Start of DATA SUPPLIED
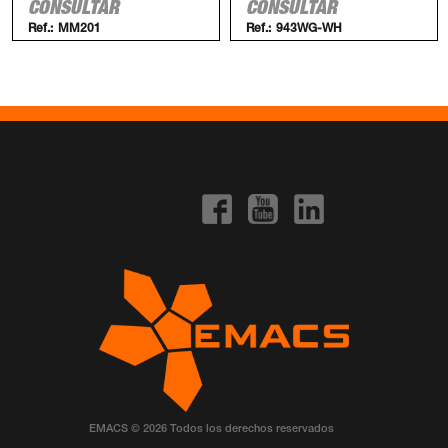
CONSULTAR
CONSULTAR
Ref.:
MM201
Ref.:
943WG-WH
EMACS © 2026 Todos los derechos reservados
End of DATA SUPPLIED
EXERCISE: Write out the text lines of the data again, with every "CONSULTAR" switched to "VER DETALLES" and nothing else changed. Leave the pictures out.

RESULT OF THE EXERCISE:
VER DETALLES
VER DETALLES
Ref.:
MM201
Ref.:
943WG-WH
EMACS © 2026 Todos los derechos reservados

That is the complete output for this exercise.